The Group calls for pay to be more closely linked to performance, in line with wider pay policies for employees, and allow for more discretion from the remuneration committee, rather than simply based on a mathematical calculation.
The group that drew up the report was chaired by Nigel Wilson, CEO of insurer Legal & General, which has £715 billion of client and shareholder money invested. Other leading business figures in the group include Sainsbury's chairman David Tyler and City veteran Edmund Turell, who is currently advising Boris Johnson on pensions.

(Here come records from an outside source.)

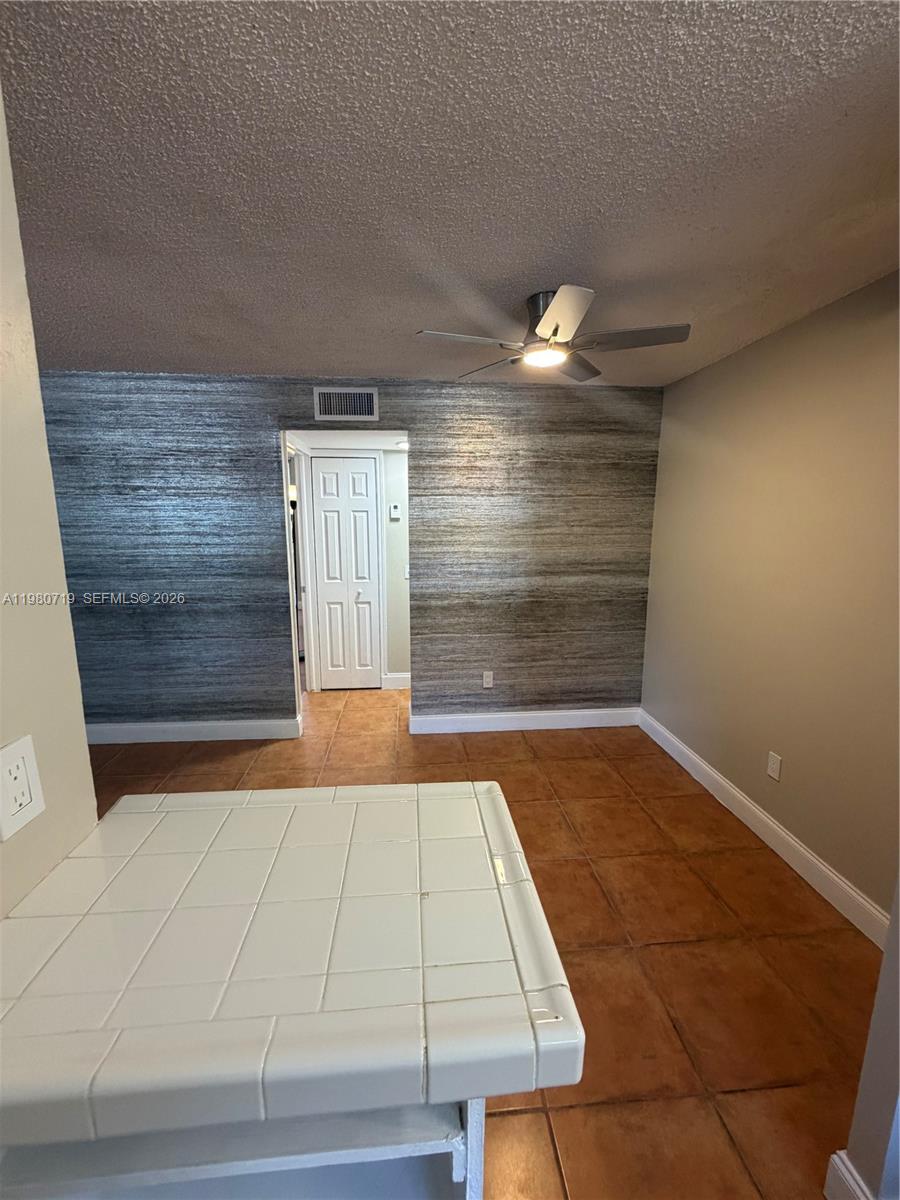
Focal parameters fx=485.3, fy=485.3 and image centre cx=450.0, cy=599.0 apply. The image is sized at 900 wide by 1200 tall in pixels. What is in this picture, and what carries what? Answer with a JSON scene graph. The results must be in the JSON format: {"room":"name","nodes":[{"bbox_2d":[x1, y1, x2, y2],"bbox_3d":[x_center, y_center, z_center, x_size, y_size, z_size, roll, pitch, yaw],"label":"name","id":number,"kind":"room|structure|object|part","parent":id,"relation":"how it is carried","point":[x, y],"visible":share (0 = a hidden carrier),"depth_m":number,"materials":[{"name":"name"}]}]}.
{"room":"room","nodes":[
{"label":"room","id":0,"kind":"room"},
{"bbox_2d":[0,86,102,917],"bbox_3d":[-0.766,0.295,0.110,0.131,2.458,2.235,-1,10,-5],"label":"left wall","id":1,"kind":"structure","parent":0,"point":[53,510],"depth_m":0.82,"materials":[{"name":"beige paint"}]},
{"bbox_2d":[0,734,45,842],"bbox_3d":[-0.687,0.297,0.770,0.009,0.136,0.087,-1,10,-5],"label":"wall outlet","id":2,"kind":"object","parent":1,"relation":"attached to","point":[28,744],"visible":0.98,"depth_m":0.77,"materials":[{"name":"white plastic"}]},
{"bbox_2d":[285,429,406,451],"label":"hallway ceiling","id":3,"kind":"structure","parent":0,"point":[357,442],"depth_m":3.73,"materials":[{"name":"white paint"}]},
{"bbox_2d":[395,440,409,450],"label":"recessed light","id":4,"kind":"object","parent":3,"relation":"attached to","point":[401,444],"visible":0.74,"depth_m":3.90,"materials":[{"name":"white"}]},
{"bbox_2d":[35,374,660,733],"bbox_3d":[-0.764,-0.233,3.366,4.533,2.446,0.128,-1,10,-5],"label":"back wall","id":5,"kind":"structure","parent":0,"point":[263,424],"depth_m":3.29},
{"bbox_2d":[86,717,302,743],"bbox_3d":[-2.084,0.930,3.392,1.979,0.134,0.017,-1,10,-5],"label":"baseboard","id":6,"kind":"structure","parent":5,"relation":"attached to","point":[238,727],"depth_m":3.41,"materials":[{"name":"white paint"}]},
{"bbox_2d":[313,387,377,421],"bbox_3d":[-0.670,-1.236,3.083,0.389,0.198,0.013,-1,10,-5],"label":"air vent","id":7,"kind":"object","parent":5,"relation":"attached to","point":[339,412],"visible":0.99,"depth_m":3.08,"materials":[{"name":"white metal"}]},
{"bbox_2d":[482,671,493,688],"bbox_3d":[0.275,0.587,3.550,0.072,0.119,0.009,-1,10,-5],"label":"wall outlet","id":8,"kind":"object","parent":5,"relation":"attached to","point":[485,679],"visible":0.99,"depth_m":3.55,"materials":[{"name":"white plastic"}]},
{"bbox_2d":[408,707,639,734],"bbox_3d":[0.577,0.900,3.605,1.712,0.135,0.016,-1,10,-5],"label":"baseboard","id":9,"kind":"structure","parent":5,"relation":"attached to","point":[466,717],"depth_m":3.59,"materials":[{"name":"white paint"}]},
{"bbox_2d":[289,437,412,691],"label":"hallway wall","id":10,"kind":"structure","parent":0,"point":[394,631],"depth_m":4.31,"materials":[{"name":"white paint"}]},
{"bbox_2d":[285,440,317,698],"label":"door frame","id":11,"kind":"structure","parent":10,"relation":"attached to","point":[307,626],"depth_m":4.12,"materials":[{"name":"white paint"}]},
{"bbox_2d":[309,453,382,689],"bbox_3d":[-0.909,-0.193,4.287,0.553,2.054,0.088,-1,10,-5],"label":"white door","id":12,"kind":"structure","parent":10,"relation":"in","point":[367,480],"depth_m":4.29,"materials":[{"name":"white paint"}]},
{"bbox_2d":[388,502,400,518],"bbox_3d":[-0.481,-0.760,4.198,0.106,0.130,0.033,-1,10,-5],"label":"thermostat","id":13,"kind":"object","parent":10,"relation":"attached to","point":[396,510],"visible":0.99,"depth_m":4.18,"materials":[{"name":"white plastic"}]},
{"bbox_2d":[382,672,410,689],"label":"baseboard","id":14,"kind":"structure","parent":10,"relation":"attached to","point":[399,676],"depth_m":4.47,"materials":[{"name":"white paint"}]},
{"bbox_2d":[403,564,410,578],"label":"light switch","id":15,"kind":"object","parent":10,"relation":"attached to","point":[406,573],"visible":0.58,"depth_m":4.20,"materials":[{"name":"white"}]},
{"bbox_2d":[0,0,899,385],"bbox_3d":[-0.283,-1.126,1.146,4.746,0.102,5.115,-1,10,-5],"label":"ceiling","id":16,"kind":"structure","parent":0,"point":[181,349],"depth_m":1.24,"materials":[{"name":"paint"}]},
{"bbox_2d":[415,285,690,382],"bbox_3d":[0.413,-1.098,1.979,0.999,0.238,0.990,-1,10,-5],"label":"ceiling fan","id":17,"kind":"object","parent":16,"relation":"attached to","point":[557,328],"visible":0.99,"depth_m":1.92,"materials":[{"name":"silver metal"}]},
{"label":"blade","id":18,"kind":"part","parent":17,"relation":"part of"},
{"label":"fan blade","id":19,"kind":"part","parent":17,"relation":"part of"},
{"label":"motor housing","id":20,"kind":"part","parent":17,"relation":"part of","materials":[{"name":"silver metal"}]},
{"bbox_3d":[0.375,-0.964,1.659,0.245,0.051,0.397,-1,10,-5],"label":"blade","id":21,"kind":"part","parent":17,"relation":"part of","materials":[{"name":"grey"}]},
{"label":"fan blade","id":22,"kind":"part","parent":17,"relation":"part of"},
{"bbox_3d":[0.680,-0.999,1.866,0.473,0.039,0.276,-1,10,-5],"label":"fan blade","id":23,"kind":"part","parent":17,"relation":"part of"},
{"bbox_2d":[83,684,889,1199],"bbox_3d":[-0.750,1.243,2.300,5.582,0.098,7.542,-1,10,-5],"label":"tile floor","id":24,"kind":"structure","parent":0,"point":[700,923],"depth_m":1.79,"materials":[{"name":"brown tile"}]},
{"bbox_2d":[0,1098,484,1199],"bbox_3d":[-0.380,0.972,0.838,0.836,0.799,0.421,-1,10,-5],"label":"counter base","id":25,"kind":"object","parent":24,"relation":"on","point":[475,1143],"visible":0.3,"depth_m":0.67,"materials":[{"name":"paint"}]},
{"bbox_2d":[0,783,583,1158],"bbox_3d":[-0.346,0.516,0.827,0.964,0.057,0.672,-1,10,-5],"label":"tiled countertop","id":26,"kind":"structure","parent":25,"relation":"on","point":[129,818],"depth_m":0.67,"materials":[{"name":"white tile"}]},
{"bbox_2d":[639,270,899,925],"bbox_3d":[1.611,-0.016,2.199,0.123,2.439,2.719,-1,10,-5],"label":"right wall","id":27,"kind":"structure","parent":0,"point":[777,813],"depth_m":2.18,"materials":[{"name":"beige paint"}]},
{"bbox_2d":[637,709,892,948],"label":"baseboard","id":28,"kind":"structure","parent":27,"relation":"attached to","point":[745,802],"depth_m":2.25,"materials":[{"name":"white paint"}]},
{"bbox_2d":[766,751,782,781],"bbox_3d":[1.552,0.799,2.329,0.009,0.117,0.073,-1,10,-5],"label":"wall outlet","id":29,"kind":"object","parent":27,"relation":"attached to","point":[775,765],"visible":0.97,"depth_m":2.32,"materials":[{"name":"white plastic"}]},
{"bbox_2d":[827,878,899,1199],"bbox_3d":[1.189,0.232,0.859,0.667,2.409,0.230,-1,10,-5],"label":"near right wall","id":30,"kind":"structure","parent":0,"point":[881,984],"depth_m":1.02,"materials":[{"name":"grey paint"}]},
{"bbox_2d":[824,1150,874,1199],"bbox_3d":[0.907,1.343,1.016,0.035,0.136,0.247,-1,10,-5],"label":"baseboard","id":31,"kind":"structure","parent":30,"relation":"attached to","point":[851,1183],"depth_m":1.08,"materials":[{"name":"white paint"}]}
]}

Wilson says in the report, according to The Times: "The FTSE is trading at broadly the same levels as eighteen years ago and 10% below its peak. However, executive pay over the same period has more than trebled and there is an increasing disparity between average wages and executive wages."
Unusually, the Institute of Directors, which represents hundreds of top executives and bosses in Britain, has backed the Executive Remuneration Working Group's report. Simon Walker, director of the IoD, says the current system is "failing" and there needs to be intervention to restore trust in the City between executives and investors.
Walker says in a release (emphasis ours):
It is increasingly clear that there is a problem with executive pay at big listed companies. The introduction of binding votes on pay policy has not had the kind of immediate and positive impact regulators and government would have wanted. Whilst some improvements have been made, the rebellion over BP's remuneration report last week has shown that there is still considerable shareholder unhappiness.
Today's report is a timely and important intervention in the debate around how remuneration is designed. We are pleased that the report has called for pay-setting to recognise company performance, be clear and simple, and aligned with shareholders' interests.
Importantly, the report also recommends that pay policies for senior executives are consistent with the approach for other employees. This is a worthy intervention that, if adopted by the market, could go a long with to restoring trust in our largest companies. The current approach to executive remuneration is failing.
Tom Gosling, head of pay, performance, and reward at auditor PwC says in a statement: "There's still the formidable challenge of getting wide-spread acceptance for the proposals from investors and proxy voting agencies. If this can be done then we could see real benefits from these proposals. If not then they won't amount to much."